Thrift stores. Then your stuff can live in someone else’s closet, or even get used again. Old hardware has the advantage of being much more reparable than modern hardware, so it’s worth letting it have a chance to keep doing something.
There are a reasonable number of people who crave old hardware for use, fixing, spare parts, repurposing, or just to try to figure out what the danged thing is. Most of them haunt thrift stores. I have a friend who’s one of them, which means that I don’t have to do any old-stuff shopping myself. About half of my old hardware came indirectly from goodwill which is one of the unknown/broken hardware friendly thrifts, at least in the puget sound area. Some was working at purchase, some my friend fixed first. It’s not all perfect, e.g. my old laptop batteries don’t hold a charge and new replacements aren’t available. But chargers, cables, adapters, peripherals and other odds and ends are also readily available and you can help keep that flow going.

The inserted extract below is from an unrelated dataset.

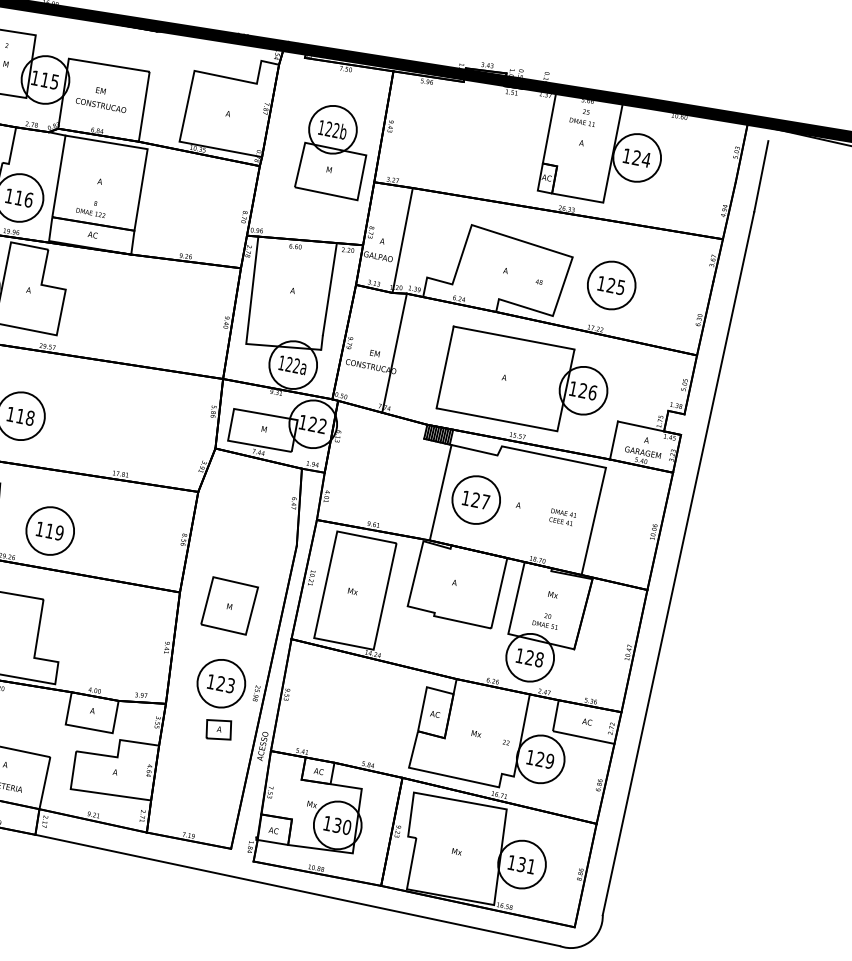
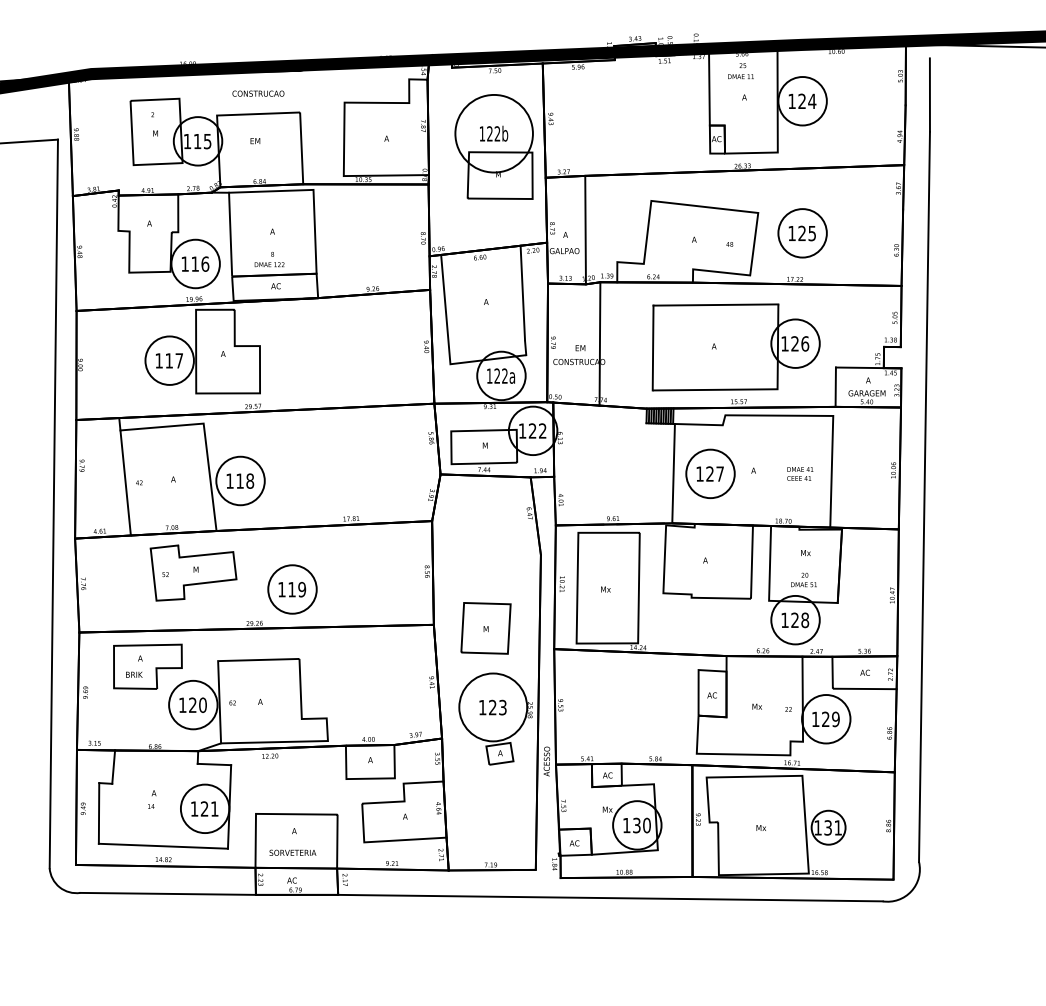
text: (101, 105) -> (258, 93), moved
circle: (332, 129) -> (493, 133), size x1.6
circle: (221, 683) -> (493, 707), size x1.4
circle: (521, 864) -> (828, 827), size x0.7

You do want to make sure that any drives are wiped or removed, because many or most buyers will snoop, and that ‘dead’ hard drive may not really be dead.
Working old hardware can have many modern uses. iTunes 10 on a 2006 mini for a cloudless no-grief music server; 2010 Mac Pro for folding@home during the heating season; 2011 mini as a dedicated Aperture machine; luxo lamp imac and 12" titanium powerbook for ppc tiger and classic (strategic conquest & berkeley logo); internal and external file servers; laptop with a dead motherboard converted to a raspberry pi laptop (a coworker, not me (yet))…
All of the mac desktops running Tiger and newer can handle screen sharing without a fuss, so you don’t need monitors for them. Many pre-tiger systems can run vnc if you install software for it. You do need one monitor for troubleshooting or to build a system, but size and quality don’t matter if you’re mostly going to be screen sharing.